An employee works in a chemical fibre plant in Nantong in eastern China’s Jiangsu Province, Friday, January 17, 2020. IMF expects a moderate pick-up in world growth.

Low interest rates and reduced trade tensions will likely buoy the global economy over the next two years and help nurture steady, if modest, growth.

That’s the view of the International Monetary Fund, which foresees world economic growth accelerating from 2.9 per cent last year to 3.3 per cent in 2020 and 3.4 per cent in 2021. The international economy is receiving a significant boost – 0.5 percentage point of growth last year and this year – from central banks’ low-rate policies, the lending organisation says in a global outlook report on Monday. The US Federal Reserve, for instance, cut rates three times last year and expects to keep rates low for the foreseeable future.

Interim trade deal

And an interim trade deal signed last week by the United States and China – the world’s two biggest economies – is expected to add 0.2 percentage point to global growth this year by lowering tariffs and improving business confidence. The global economy is rebounding from some temporary stumbles, including a lull in the launch of new technology products and new emissions standards that disrupted car production.

Still, the IMF warns that the global economy continues to face an array of risks, including the possibility that trade tensions will escalate again.

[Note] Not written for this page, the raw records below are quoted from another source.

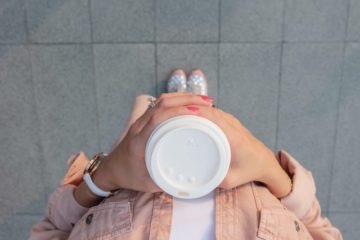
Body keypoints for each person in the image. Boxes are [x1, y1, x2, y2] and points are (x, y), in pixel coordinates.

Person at [29, 69, 342, 240]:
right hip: (223, 155)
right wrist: (266, 165)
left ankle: (169, 100)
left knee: (150, 122)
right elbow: (317, 227)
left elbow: (53, 228)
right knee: (202, 121)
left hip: (136, 163)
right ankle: (192, 101)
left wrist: (105, 175)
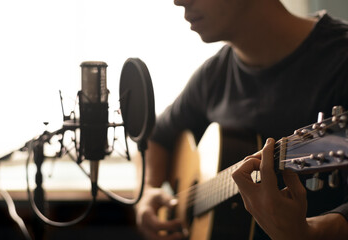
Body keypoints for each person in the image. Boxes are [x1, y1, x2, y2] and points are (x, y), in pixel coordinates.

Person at [134, 0, 348, 239]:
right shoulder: (213, 75)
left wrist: (309, 233)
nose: (178, 1)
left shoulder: (341, 59)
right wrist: (148, 191)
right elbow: (157, 136)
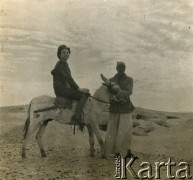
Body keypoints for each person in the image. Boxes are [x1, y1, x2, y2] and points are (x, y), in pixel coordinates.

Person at [51, 45, 89, 129]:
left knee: (85, 93)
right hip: (61, 90)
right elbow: (68, 78)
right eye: (63, 52)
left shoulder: (64, 63)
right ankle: (77, 116)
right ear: (59, 54)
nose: (66, 54)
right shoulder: (61, 64)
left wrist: (77, 88)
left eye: (67, 52)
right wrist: (78, 88)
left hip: (63, 88)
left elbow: (68, 79)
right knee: (84, 95)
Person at [104, 61, 135, 158]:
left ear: (125, 68)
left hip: (125, 108)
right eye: (119, 67)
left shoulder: (130, 80)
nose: (121, 68)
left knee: (125, 130)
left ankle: (127, 152)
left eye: (123, 67)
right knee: (112, 130)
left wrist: (117, 96)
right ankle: (114, 152)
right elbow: (108, 93)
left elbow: (129, 92)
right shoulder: (111, 80)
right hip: (114, 108)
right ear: (116, 68)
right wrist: (112, 97)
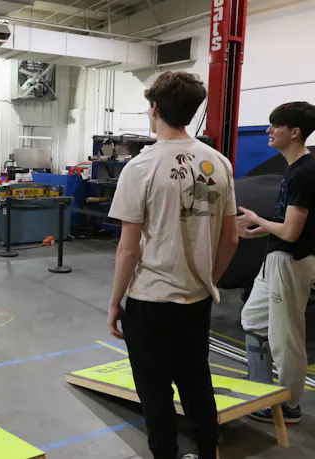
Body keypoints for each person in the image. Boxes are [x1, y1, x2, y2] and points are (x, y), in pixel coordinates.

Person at [107, 71, 239, 459]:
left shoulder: (140, 168)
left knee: (155, 391)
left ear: (155, 109)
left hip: (151, 300)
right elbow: (230, 239)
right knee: (197, 382)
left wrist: (115, 301)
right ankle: (209, 452)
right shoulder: (220, 163)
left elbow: (129, 250)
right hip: (197, 300)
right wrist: (207, 280)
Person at [238, 102, 315, 425]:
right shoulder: (294, 168)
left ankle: (289, 406)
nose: (268, 131)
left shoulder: (305, 173)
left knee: (286, 339)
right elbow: (288, 225)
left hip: (290, 262)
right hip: (276, 258)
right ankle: (263, 394)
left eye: (275, 126)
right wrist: (256, 231)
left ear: (294, 132)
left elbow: (291, 232)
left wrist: (258, 220)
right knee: (253, 320)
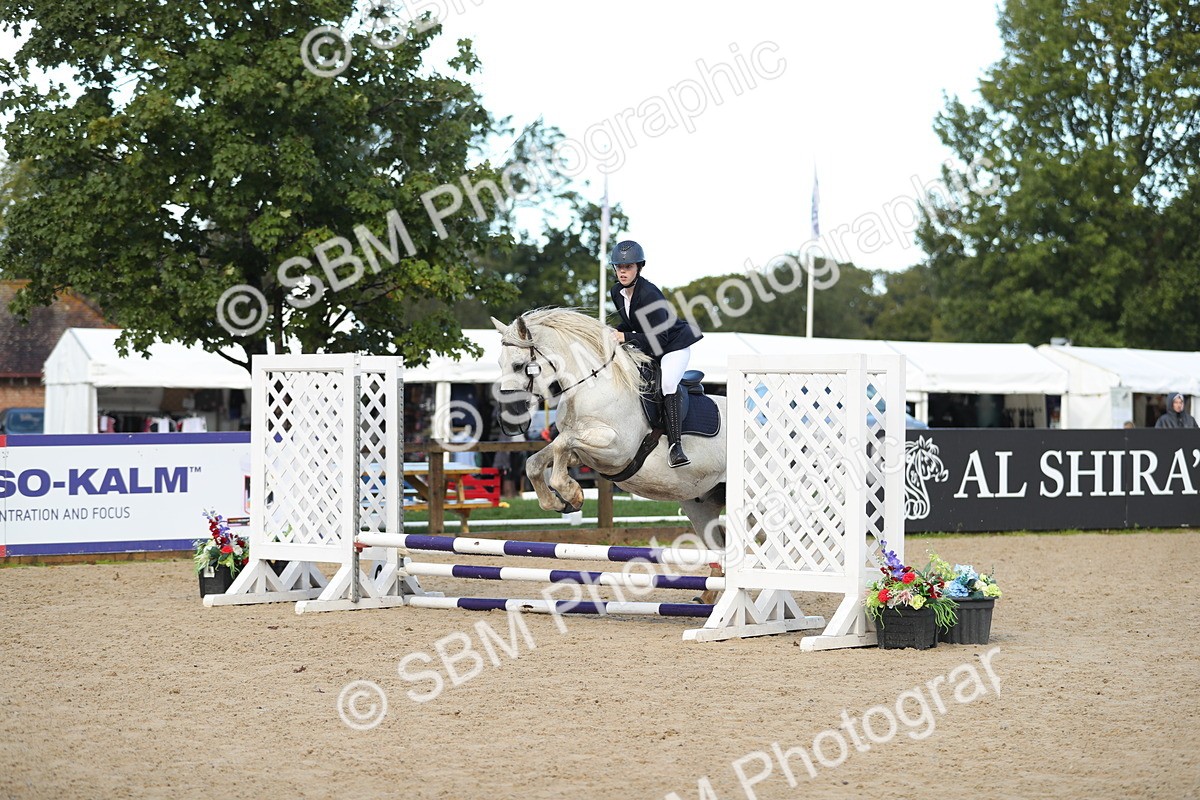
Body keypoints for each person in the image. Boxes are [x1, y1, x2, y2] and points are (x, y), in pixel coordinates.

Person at [608, 239, 702, 468]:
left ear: (639, 267)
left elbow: (659, 340)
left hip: (673, 346)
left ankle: (676, 447)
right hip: (650, 344)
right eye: (619, 267)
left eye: (628, 267)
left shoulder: (650, 294)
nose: (623, 271)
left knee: (668, 384)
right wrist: (613, 331)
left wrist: (625, 338)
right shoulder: (617, 291)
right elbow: (633, 321)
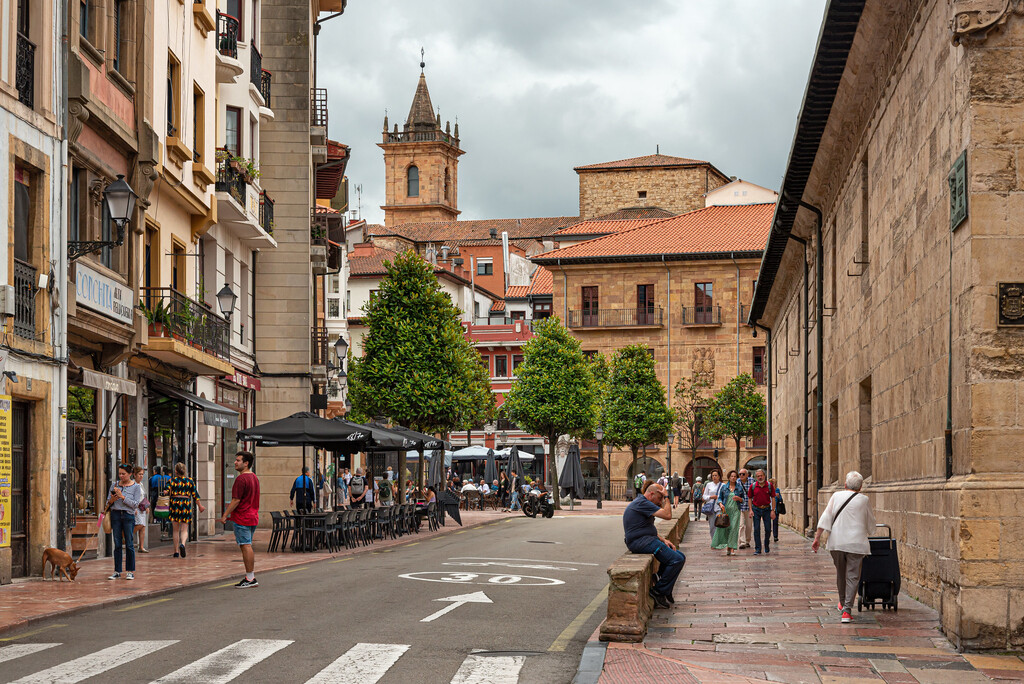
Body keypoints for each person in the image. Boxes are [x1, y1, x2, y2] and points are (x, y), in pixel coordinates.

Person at [812, 471, 876, 624]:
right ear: (860, 487)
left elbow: (826, 516)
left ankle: (842, 603)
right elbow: (871, 522)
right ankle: (847, 611)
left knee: (841, 574)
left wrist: (817, 537)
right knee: (853, 576)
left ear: (845, 485)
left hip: (837, 542)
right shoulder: (864, 499)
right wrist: (870, 530)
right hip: (856, 543)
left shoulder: (836, 496)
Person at [622, 483, 684, 608]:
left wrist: (662, 540)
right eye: (659, 498)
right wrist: (667, 497)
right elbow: (667, 515)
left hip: (647, 539)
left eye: (662, 498)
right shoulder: (642, 503)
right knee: (676, 560)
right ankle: (658, 591)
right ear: (651, 494)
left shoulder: (643, 502)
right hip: (640, 542)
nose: (660, 501)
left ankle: (665, 588)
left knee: (679, 555)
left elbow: (646, 528)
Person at [220, 451, 260, 588]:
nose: (235, 462)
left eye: (238, 460)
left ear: (246, 463)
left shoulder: (241, 479)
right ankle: (249, 576)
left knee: (246, 545)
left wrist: (225, 515)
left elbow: (236, 500)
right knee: (247, 545)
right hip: (253, 516)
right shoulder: (254, 477)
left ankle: (250, 578)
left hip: (242, 517)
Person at [106, 463, 143, 580]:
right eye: (120, 474)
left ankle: (130, 571)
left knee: (129, 543)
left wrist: (122, 497)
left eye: (124, 474)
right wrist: (112, 499)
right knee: (117, 544)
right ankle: (117, 570)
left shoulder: (136, 487)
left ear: (130, 474)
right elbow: (108, 502)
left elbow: (135, 505)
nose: (121, 476)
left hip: (128, 516)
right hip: (116, 515)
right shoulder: (114, 485)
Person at [167, 462, 205, 558]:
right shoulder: (189, 481)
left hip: (175, 505)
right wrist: (200, 506)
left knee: (175, 530)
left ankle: (176, 552)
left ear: (176, 471)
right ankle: (183, 544)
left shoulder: (172, 481)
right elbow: (195, 496)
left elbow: (166, 491)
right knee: (184, 529)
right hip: (185, 505)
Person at [712, 470, 743, 555]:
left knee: (733, 529)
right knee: (726, 529)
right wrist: (721, 504)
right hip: (726, 511)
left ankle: (732, 548)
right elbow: (719, 498)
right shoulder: (724, 487)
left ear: (736, 478)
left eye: (735, 476)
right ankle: (728, 547)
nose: (733, 478)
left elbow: (743, 500)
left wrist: (739, 499)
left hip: (736, 510)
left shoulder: (739, 487)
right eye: (732, 476)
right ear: (729, 477)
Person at [748, 469, 776, 555]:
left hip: (767, 509)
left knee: (768, 529)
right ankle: (758, 549)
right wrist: (750, 510)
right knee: (756, 529)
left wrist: (773, 510)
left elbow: (773, 498)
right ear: (756, 477)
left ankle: (766, 545)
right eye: (758, 476)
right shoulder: (753, 486)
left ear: (764, 476)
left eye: (761, 476)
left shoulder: (769, 486)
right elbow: (749, 498)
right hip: (756, 509)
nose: (760, 477)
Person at [132, 466, 149, 553]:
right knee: (140, 525)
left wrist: (146, 506)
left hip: (142, 508)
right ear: (135, 475)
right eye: (139, 474)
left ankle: (141, 547)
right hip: (136, 508)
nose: (141, 476)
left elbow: (143, 496)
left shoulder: (141, 485)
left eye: (142, 474)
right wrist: (133, 508)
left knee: (143, 527)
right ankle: (128, 535)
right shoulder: (133, 484)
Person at [701, 471, 722, 536]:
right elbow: (704, 496)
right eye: (713, 475)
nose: (714, 477)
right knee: (712, 526)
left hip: (719, 508)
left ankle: (718, 542)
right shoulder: (708, 485)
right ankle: (714, 542)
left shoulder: (723, 485)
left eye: (716, 475)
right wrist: (710, 497)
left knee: (719, 526)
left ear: (719, 476)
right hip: (711, 508)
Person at [736, 468, 752, 549]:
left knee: (749, 526)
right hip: (740, 507)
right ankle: (742, 542)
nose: (741, 475)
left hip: (749, 507)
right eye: (740, 474)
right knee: (741, 525)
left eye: (743, 474)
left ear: (747, 475)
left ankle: (747, 541)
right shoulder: (737, 482)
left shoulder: (752, 481)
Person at [770, 478, 783, 542]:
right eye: (773, 483)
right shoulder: (768, 490)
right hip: (768, 508)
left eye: (775, 483)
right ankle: (768, 535)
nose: (774, 485)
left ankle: (775, 536)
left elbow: (780, 499)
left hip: (775, 509)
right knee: (768, 524)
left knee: (775, 523)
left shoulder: (777, 490)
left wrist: (779, 497)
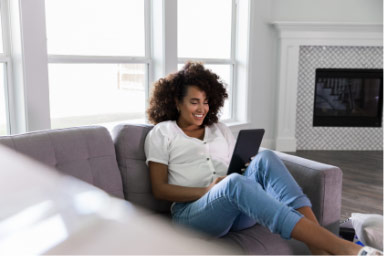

And many countries aren’t benefiting from the modest upswing in growth.

Presenting the report at a news conference in Davos, Switzerland, IMF chief Kristalina Georgieva said that after a slowdown in 2019 there should be “a moderate pickup in global growth this year and next”.

“We already see some tentative signs of stabilisation,” she said. “But we have not reached a turning point yet.”

Even in the United States, the IMF foresees growth slowing from 2.3 per cent in 2019 to 2 per cent this year and 1.7 per cent in 2021, partly because the boost that the economy received from President Donald Trump’s 2017 tax cuts has faded.

China’s economy will also continue to decelerate, the IMF predicts – from 6.1 per cent last year to 6 per cent in 2020 and 5.8 per cent next year. Though China’s economy will likely benefit from the truce with the United States, Beijing continues to manage a difficult transition away from speedy economic growth based on often-wasteful and debt-fuelled investments to slower but steadier growth built on spending by the country’s growing middle class.

Likewise, Japan’s economic growth, hobbled by an ageing workforce, is expected to decelerate from 1 per cent last year to 0.7 per cent this year to 0.5 per cent next year.

Collective growth in the 19 countries that use the euro currency is expected to gradually pick up: 1.2 per cent in 2019, 1.3 per cent in 2020 and 1.4 per cent in 2021.

The IMF’s global forecast is slightly bleaker than the previous one it issued in October, mainly because of an expected sharp slowdown in India: The world’s seventh-biggest economy is expected to grow 5.8 per cent this year, down from the 7 per cent the IMF had expected in October, and 6.5 per cent in 2021, down from a previously forecast 7.4 per cent. In addition, problems in the financial sector have reduced credit, crimping consumer spending in India.